Directions:
Please answer these questions using the SAM conversion thread below:
(a) At what address can the precompiled binaries be downloaded?
(b) Which program was run to convert the SAM file?
(c) At which line of the SAM file was the parse error reported?

I pushed a fix that should correct some of the weirdness with SAM. Please check if this is what you expected as we don't use much sam internally.
Thanks! Do I need to download and recompile mmseqs? or can I just replace with the fixed file?
You can download precompiled binaries from: https://mmseqs.com/latest/
you don’t need to compile them yourself
Expected Behavior
Hi,
I'm trying to convert a SAM file created from a search result but I get this error:
(mmseqs) moshea@shannon:/mnt/scratch$ samtools view -Sb SRR5234505.sam > SRR5234505.bam [E::sam_parse1] CIGAR and query sequence are of different length [W::sam_read1_sam] Parse error at line 363193 samtools view: error reading file "SRR5234505.sam"

Data entries:
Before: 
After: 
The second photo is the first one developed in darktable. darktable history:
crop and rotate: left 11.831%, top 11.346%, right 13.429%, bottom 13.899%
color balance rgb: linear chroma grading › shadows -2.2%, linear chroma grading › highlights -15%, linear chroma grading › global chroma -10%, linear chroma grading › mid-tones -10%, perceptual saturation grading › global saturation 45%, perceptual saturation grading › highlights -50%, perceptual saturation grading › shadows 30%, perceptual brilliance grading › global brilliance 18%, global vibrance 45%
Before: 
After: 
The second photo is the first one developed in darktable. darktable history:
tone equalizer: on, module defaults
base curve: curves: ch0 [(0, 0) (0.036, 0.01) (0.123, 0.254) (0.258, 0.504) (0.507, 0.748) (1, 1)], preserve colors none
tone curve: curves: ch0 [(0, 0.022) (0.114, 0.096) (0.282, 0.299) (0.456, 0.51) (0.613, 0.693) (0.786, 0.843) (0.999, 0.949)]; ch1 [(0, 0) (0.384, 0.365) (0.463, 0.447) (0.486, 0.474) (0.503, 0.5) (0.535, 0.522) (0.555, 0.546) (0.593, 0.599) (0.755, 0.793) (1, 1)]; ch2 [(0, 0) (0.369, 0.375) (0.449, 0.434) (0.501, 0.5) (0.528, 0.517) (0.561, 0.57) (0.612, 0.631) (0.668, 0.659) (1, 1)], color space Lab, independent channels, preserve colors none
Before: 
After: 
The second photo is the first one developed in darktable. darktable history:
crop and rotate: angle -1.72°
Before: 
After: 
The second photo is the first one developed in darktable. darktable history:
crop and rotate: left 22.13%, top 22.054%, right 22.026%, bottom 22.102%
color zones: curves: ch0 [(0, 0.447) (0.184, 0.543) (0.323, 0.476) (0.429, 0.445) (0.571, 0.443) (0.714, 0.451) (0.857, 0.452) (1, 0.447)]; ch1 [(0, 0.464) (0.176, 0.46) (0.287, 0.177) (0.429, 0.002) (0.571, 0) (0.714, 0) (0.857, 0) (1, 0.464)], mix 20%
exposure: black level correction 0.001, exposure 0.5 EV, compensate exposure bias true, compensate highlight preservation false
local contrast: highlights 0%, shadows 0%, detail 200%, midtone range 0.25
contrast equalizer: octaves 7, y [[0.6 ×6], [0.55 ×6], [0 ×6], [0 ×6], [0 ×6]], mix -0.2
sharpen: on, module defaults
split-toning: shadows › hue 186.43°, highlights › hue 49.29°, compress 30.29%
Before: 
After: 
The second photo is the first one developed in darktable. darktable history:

Full response:
(a) https://mmseqs.com/latest/
(b) samtools
(c) Line 363193